• [ЗАДАЧА] Перепишите в точности строки листинга от строки с «left wrist: (297, 307, -3)» до строки с «left shoulder: (664, 168, -11)» включительно.

• [ИСХОДНЫЕ ДАННЫЕ]
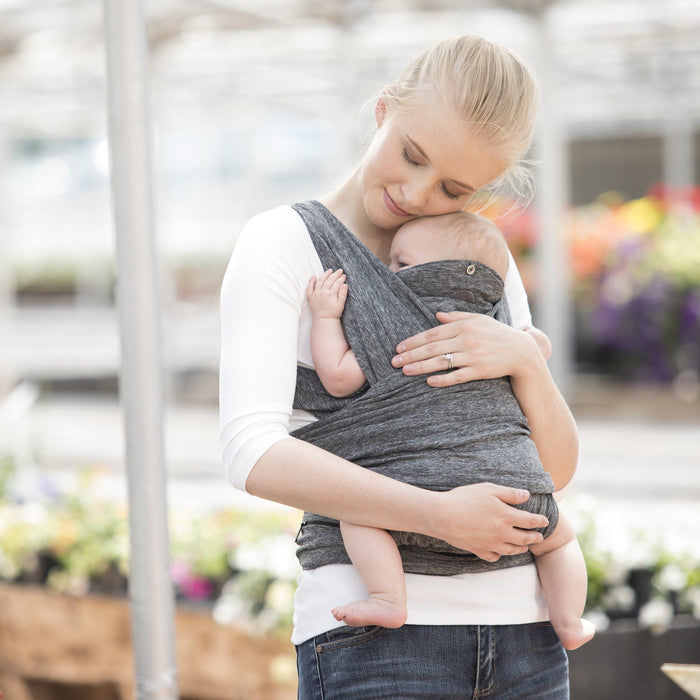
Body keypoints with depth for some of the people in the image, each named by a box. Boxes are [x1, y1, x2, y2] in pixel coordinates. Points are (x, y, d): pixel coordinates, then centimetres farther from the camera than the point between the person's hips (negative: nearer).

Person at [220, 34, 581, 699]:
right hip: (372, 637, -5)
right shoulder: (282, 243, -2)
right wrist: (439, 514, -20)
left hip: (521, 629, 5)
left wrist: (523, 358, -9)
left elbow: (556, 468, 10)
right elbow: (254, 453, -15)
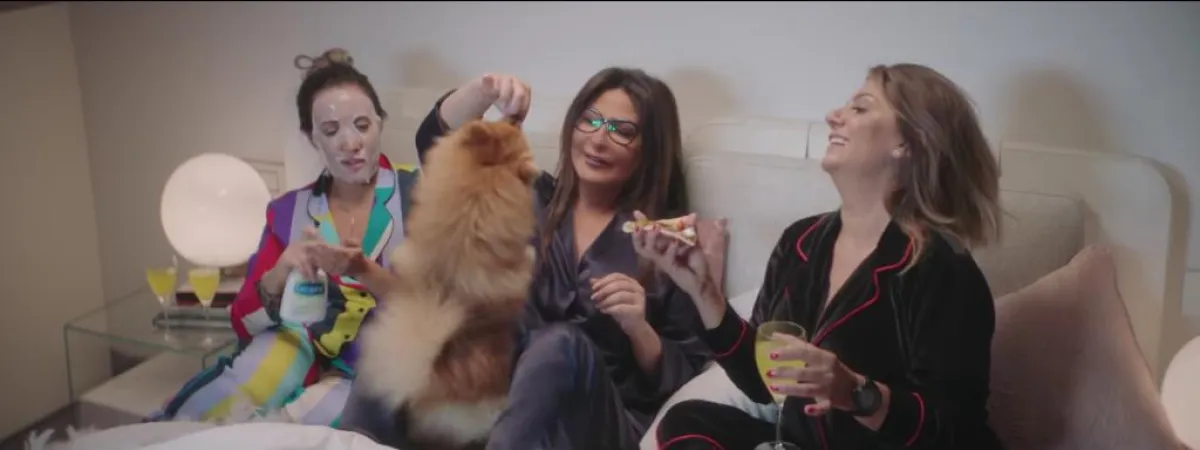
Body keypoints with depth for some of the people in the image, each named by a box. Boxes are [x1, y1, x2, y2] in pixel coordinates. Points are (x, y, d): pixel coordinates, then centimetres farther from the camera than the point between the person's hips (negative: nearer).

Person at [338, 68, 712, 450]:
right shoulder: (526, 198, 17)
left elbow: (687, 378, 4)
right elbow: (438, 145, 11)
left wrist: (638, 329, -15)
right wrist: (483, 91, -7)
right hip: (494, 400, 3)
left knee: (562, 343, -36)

==

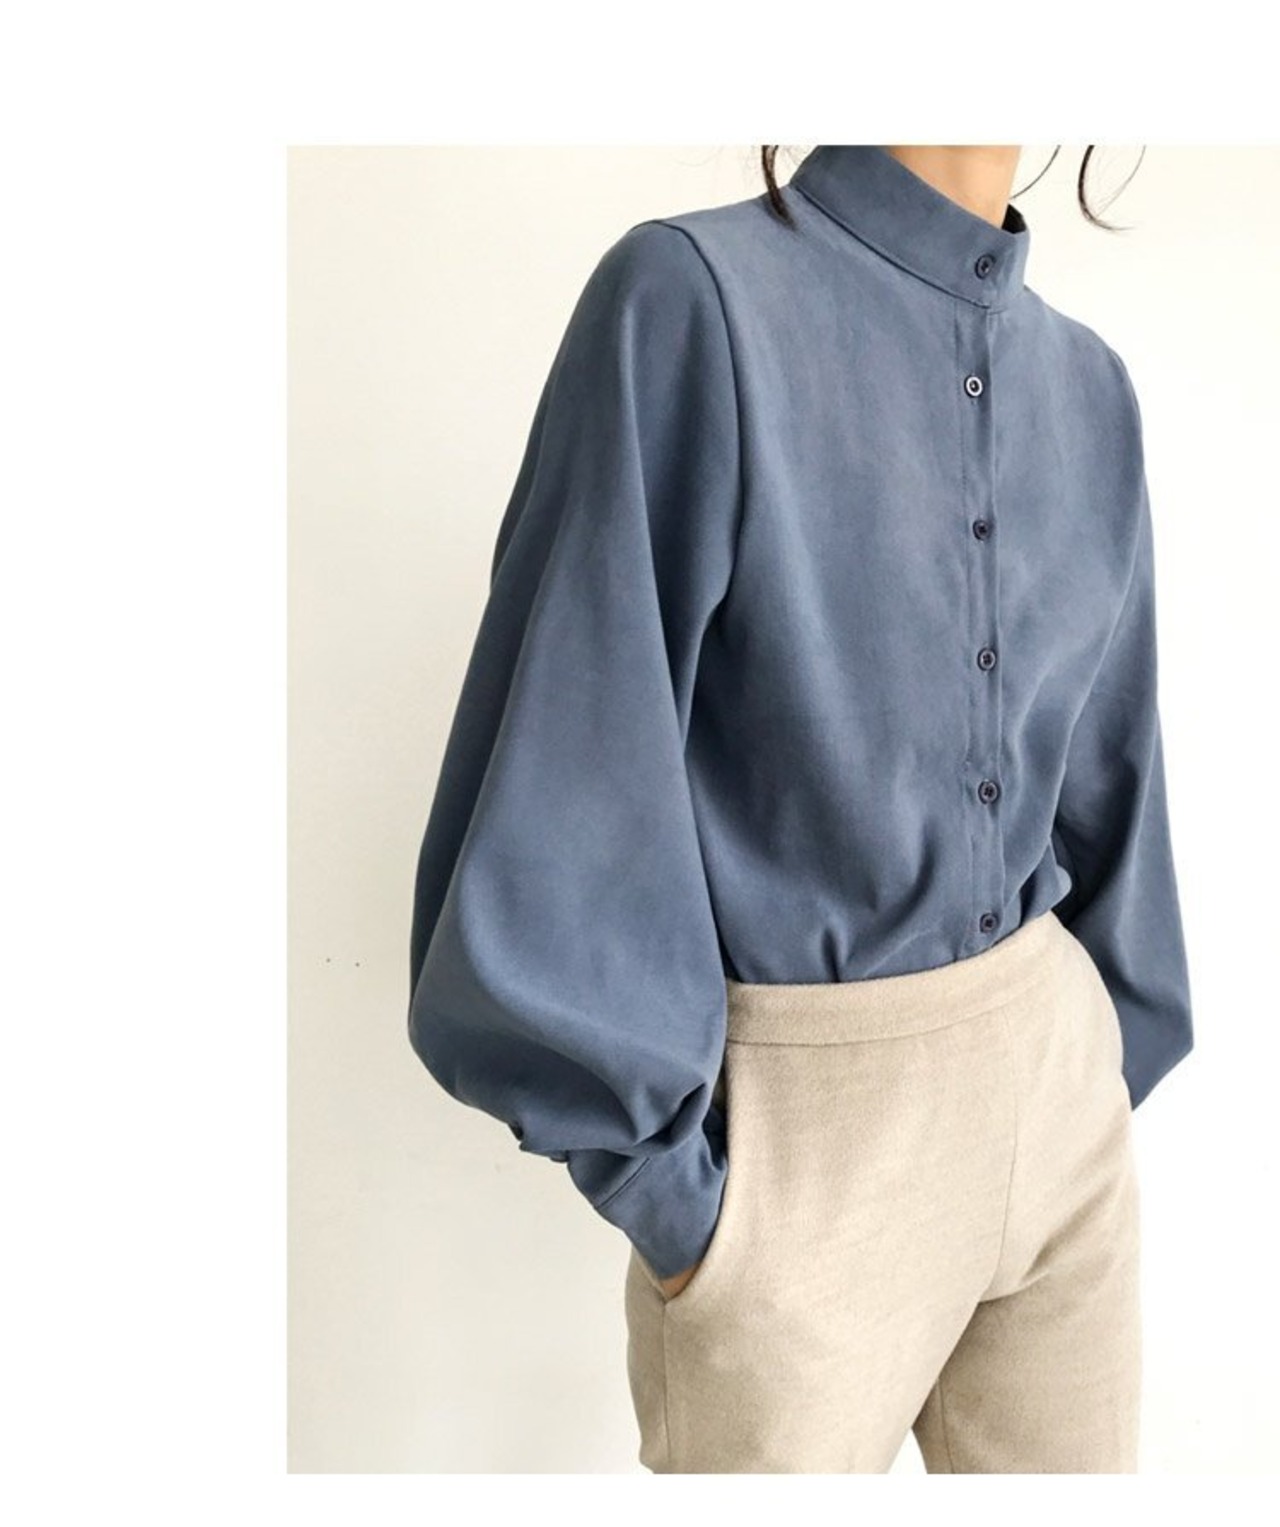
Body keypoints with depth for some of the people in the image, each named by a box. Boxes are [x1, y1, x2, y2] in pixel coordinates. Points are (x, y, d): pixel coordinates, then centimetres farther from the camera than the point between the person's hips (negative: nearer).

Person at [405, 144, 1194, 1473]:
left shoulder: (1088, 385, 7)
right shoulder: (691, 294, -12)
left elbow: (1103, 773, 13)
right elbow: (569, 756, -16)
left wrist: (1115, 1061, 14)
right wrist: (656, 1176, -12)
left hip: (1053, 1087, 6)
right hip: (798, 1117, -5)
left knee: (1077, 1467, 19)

--

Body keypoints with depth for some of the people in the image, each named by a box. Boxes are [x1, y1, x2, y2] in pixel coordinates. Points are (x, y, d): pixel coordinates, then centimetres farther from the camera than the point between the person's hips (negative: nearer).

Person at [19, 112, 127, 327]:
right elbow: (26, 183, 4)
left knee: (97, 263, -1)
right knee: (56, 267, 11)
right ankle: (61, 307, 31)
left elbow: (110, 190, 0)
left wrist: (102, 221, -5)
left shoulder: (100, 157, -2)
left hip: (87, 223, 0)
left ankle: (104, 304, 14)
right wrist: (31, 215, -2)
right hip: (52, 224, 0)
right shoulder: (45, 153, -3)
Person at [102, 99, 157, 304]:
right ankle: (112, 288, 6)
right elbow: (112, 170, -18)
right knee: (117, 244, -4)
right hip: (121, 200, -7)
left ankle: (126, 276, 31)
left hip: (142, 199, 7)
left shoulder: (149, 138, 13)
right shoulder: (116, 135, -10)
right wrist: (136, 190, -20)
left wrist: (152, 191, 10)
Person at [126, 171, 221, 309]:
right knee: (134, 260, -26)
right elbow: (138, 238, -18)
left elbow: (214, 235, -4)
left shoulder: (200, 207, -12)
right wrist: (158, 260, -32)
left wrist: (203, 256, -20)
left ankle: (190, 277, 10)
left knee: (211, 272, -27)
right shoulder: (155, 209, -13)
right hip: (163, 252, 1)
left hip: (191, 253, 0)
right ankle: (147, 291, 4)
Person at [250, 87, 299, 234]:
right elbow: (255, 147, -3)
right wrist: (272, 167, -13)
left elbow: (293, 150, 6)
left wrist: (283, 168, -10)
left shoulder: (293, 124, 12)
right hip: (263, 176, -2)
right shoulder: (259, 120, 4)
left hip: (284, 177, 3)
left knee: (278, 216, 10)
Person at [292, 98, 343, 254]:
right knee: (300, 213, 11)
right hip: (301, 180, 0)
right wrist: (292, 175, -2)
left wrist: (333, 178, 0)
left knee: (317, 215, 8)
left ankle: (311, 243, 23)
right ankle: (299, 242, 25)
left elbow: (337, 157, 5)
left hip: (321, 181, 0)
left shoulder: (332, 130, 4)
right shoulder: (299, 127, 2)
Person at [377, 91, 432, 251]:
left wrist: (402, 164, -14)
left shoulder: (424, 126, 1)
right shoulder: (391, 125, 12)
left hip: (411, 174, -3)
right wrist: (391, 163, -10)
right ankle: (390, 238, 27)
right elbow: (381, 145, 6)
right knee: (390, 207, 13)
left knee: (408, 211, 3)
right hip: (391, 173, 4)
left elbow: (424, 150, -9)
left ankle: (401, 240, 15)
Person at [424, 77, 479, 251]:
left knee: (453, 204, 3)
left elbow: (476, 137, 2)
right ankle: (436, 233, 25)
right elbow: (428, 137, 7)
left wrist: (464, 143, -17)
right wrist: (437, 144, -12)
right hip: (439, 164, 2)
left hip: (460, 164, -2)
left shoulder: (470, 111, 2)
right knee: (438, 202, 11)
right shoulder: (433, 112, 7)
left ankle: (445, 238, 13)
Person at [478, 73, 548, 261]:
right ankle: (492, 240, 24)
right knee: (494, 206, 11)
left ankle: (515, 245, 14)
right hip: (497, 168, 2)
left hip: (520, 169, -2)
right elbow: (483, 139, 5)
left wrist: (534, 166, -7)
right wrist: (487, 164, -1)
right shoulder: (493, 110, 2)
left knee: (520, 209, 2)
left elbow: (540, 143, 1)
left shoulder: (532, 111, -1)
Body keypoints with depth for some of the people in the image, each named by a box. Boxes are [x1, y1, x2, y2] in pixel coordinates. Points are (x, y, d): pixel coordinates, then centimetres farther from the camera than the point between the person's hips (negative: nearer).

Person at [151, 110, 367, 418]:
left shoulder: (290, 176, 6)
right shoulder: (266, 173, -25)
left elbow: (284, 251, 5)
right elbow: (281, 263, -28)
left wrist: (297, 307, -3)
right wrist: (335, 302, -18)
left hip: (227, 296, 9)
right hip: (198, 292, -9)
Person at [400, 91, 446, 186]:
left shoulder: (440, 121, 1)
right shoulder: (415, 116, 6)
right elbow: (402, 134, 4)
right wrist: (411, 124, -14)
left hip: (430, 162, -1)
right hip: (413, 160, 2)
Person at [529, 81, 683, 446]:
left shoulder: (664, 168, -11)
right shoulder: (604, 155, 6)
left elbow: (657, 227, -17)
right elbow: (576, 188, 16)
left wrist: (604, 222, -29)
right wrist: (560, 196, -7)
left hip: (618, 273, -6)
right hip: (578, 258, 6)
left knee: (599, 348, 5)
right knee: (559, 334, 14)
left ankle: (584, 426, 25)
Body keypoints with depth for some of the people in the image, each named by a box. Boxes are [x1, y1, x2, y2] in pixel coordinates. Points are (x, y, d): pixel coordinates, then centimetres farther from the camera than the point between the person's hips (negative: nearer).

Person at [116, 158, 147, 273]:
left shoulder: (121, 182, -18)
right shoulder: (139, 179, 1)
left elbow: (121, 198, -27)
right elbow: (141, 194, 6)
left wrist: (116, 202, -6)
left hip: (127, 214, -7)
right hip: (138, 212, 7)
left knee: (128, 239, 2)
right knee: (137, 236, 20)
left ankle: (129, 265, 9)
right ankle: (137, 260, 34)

• [РЕЗУЛЬТАТ УПРАЖНЕНИЯ]
left wrist: (297, 307, -3)
right wrist: (335, 302, -18)
left hip: (227, 296, 9)
right hip: (198, 292, -9)
Person at [400, 91, 446, 186]:
left shoulder: (440, 121, 1)
right shoulder: (415, 116, 6)
right elbow: (402, 134, 4)
right wrist: (411, 124, -14)
left hip: (430, 162, -1)
right hip: (413, 160, 2)
Person at [529, 81, 683, 446]:
left shoulder: (664, 168, -11)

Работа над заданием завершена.